PAGE TEXT
***

The company produces four lagers under the brand name "Nik": Nikšićko pivo, Nik Gold, Nik Cool, and Nikšićko tamno.

Besides Nikšićko beer, Beck's, Jelen and Staropramen beers are also bottled in Trebjesa brewery, and sold as domestic beers in Montenegro.

==Beer in Montenegro==

Beer for home consumption is mostly sold in 500 ml, 330 ml, and 250 ml glass bottles, 330 ml or 500 ml cans. As of 2004, beer is very often sold in plastic Q-pack bottles of 2 litres. This beer is cheaper, though equal in quality. Half-litre glass bottles (popularly "mason's beer" – zidarsko pivo) are very common.

In bars, pubs and restaurants beer is either served in 500 ml or 330 ml bottles or as draught beer (točeno pivo), in 250 ml, 330 ml or 500 ml glasses.

Light beer dominates in Montenegro. Due to significantly lower consumption, dark beer is not as commonly present.

Beer in glass bottles costs around 1.2 euros per 500 ml, while plastic (2-litre bottles) cost around 2.6 euros. Beer in pubs costs around 1.7 euros per 330 ml bottle, and around 2.5 euros for 500 ml draught variant. In addition to domestic brand, the majority of bars serve the usual foreign fare of Heineken, Bavaria, Carlsberg, Tuborg, etc.

***

RECORD SET
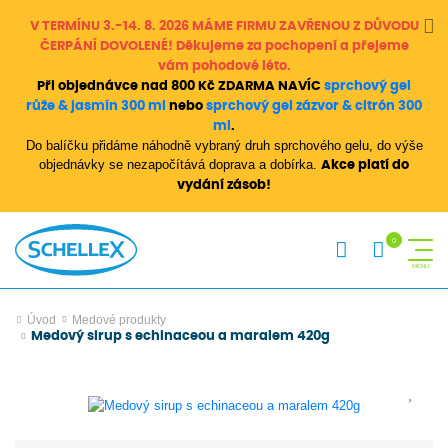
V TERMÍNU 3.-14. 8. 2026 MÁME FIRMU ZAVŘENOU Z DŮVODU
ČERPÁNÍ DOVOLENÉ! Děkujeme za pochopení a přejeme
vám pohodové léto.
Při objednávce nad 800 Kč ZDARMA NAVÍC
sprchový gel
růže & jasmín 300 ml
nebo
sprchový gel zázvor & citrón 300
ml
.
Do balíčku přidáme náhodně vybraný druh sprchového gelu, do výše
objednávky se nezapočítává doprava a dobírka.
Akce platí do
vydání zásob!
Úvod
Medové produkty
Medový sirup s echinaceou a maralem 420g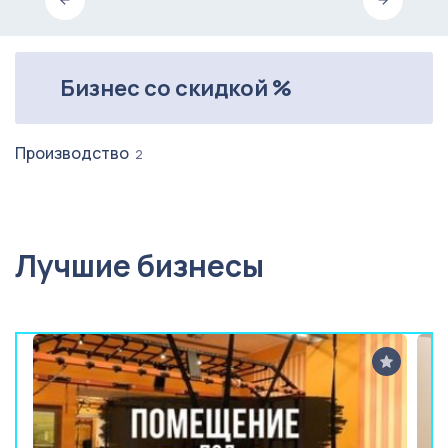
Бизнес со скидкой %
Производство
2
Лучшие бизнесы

***

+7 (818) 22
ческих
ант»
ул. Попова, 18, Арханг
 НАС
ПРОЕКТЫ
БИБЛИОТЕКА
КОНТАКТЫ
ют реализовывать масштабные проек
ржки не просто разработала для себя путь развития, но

***

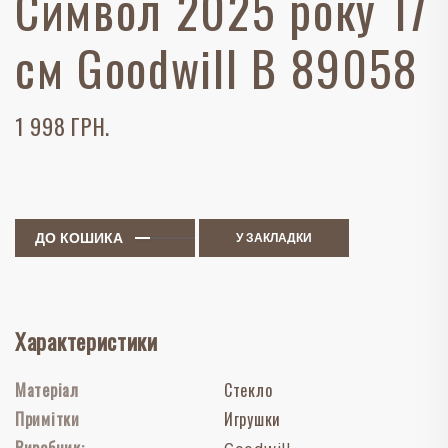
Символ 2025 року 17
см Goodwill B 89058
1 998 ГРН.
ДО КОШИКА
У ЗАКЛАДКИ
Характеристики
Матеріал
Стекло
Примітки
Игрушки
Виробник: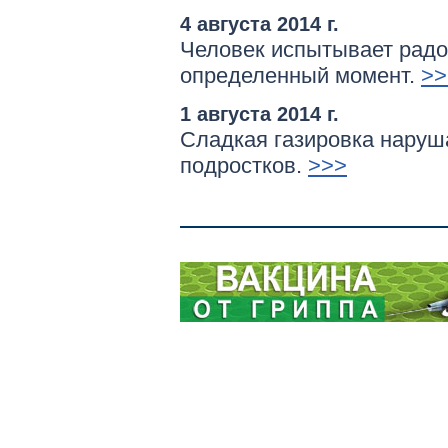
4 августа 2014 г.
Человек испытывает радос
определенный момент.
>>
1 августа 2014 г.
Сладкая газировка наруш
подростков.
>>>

***

WHAT YOU SHOULD DO
Set down the part of the text on beer in Montenegro from "In bars, pubs" to "as commonly present.", word for word. The records were taken from a different source than the text.

ANSWER FOR THE TASK
In bars, pubs and restaurants beer is either served in 500 ml or 330 ml bottles or as draught beer (točeno pivo), in 250 ml, 330 ml or 500 ml glasses.

Light beer dominates in Montenegro. Due to significantly lower consumption, dark beer is not as commonly present.